Уайетт начинает лениво чиркать на сложенном куске бумажного полотенца.
– Хаос – не такое уж плохое место, – говорит он и, извинившись, выходит в туалет.
На полотенце он нарисовал иероглифы, обозначающие Нун.
Хаотические воды, перевожу я, удивляясь, что по-прежнему могу расшифровывать текст. Это может относиться к дождю, а может – и к наводнению. Может оказывать благотворное влияние: когда разливается Нил, орошая посевы, а может – и разрушительное: когда уничтожается город. Древние египтяне верили, что первой и самой необходимой составляющей Вселенной был хаос. Хаос мог смести тебя с лица земли, но он был началом начал, тем, откуда все родилось заново.
Поскольку Диг-Хаус не забит под завязку аспирантами, как во время настоящего полевого сезона, мне сразу находят место. Харби обустраивает для меня спальню чуть дальше по коридору от той комнаты, где я жила пятнадцать лет назад. Войдя внутрь, я вижу на кровати чистый матрас с принтом в виде персонажей из диснеевских мультиков и стопку белых простыней. В изголовье кровати – худосочная подушка. Кто-то нашел для меня крошечный тюбик зубной пасты. Одежда, в которой я приехала, аккуратно сложена на ночном столике.

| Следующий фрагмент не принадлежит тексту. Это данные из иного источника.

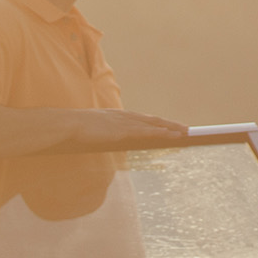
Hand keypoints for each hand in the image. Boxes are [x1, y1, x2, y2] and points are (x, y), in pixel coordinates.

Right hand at [68, 108, 188, 149]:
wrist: (70, 124)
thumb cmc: (78, 129)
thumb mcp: (95, 131)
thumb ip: (105, 133)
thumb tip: (109, 140)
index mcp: (119, 116)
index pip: (144, 119)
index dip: (158, 123)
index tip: (170, 126)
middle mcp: (126, 116)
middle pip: (153, 120)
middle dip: (170, 124)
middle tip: (186, 129)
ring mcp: (126, 122)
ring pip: (154, 125)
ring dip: (171, 128)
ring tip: (185, 133)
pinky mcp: (124, 130)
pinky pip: (148, 132)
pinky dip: (162, 133)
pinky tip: (172, 136)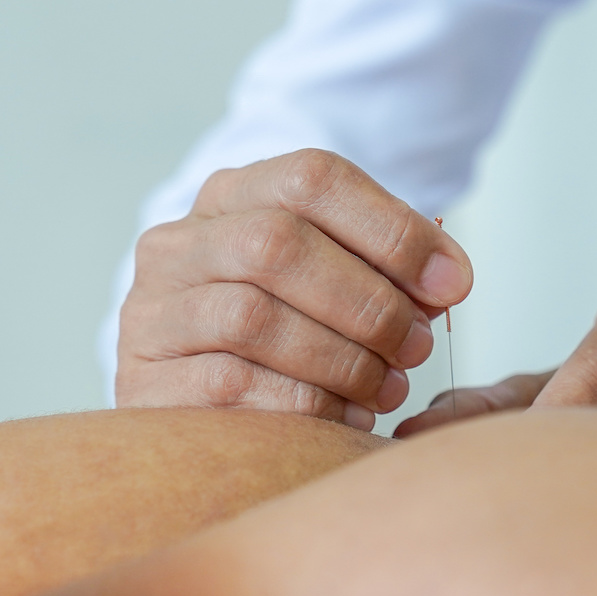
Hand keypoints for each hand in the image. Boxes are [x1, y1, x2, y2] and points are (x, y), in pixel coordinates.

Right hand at [117, 149, 472, 431]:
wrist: (195, 403)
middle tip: (417, 346)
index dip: (391, 229)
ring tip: (387, 386)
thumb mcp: (336, 280)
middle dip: (367, 301)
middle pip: (277, 245)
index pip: (311, 178)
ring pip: (252, 318)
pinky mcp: (143, 382)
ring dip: (339, 358)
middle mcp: (177, 244)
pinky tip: (344, 417)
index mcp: (231, 196)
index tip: (452, 284)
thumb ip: (391, 270)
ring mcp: (150, 312)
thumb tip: (450, 279)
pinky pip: (230, 385)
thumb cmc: (287, 334)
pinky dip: (304, 404)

– Спасибо тебе, – говорю я Харби.
А когда он закрывает за собой дверь, я сажусь на кровать и провожу ладонью по картинкам с Золушкой, Прекрасным Принцем, Красавицей и Чудовищем, Авророй и принцем Филиппом, Ариэль и принцем Эриком. Все они жили долго и счастливо и умерли в один день.
Я набрасываю на матрас подходящую простыню, и картинки исчезают. Пока я стелю постель, в воздух поднимается облачко пыли. Прокашлявшись, я ложусь на кровать и смотрю в потолок.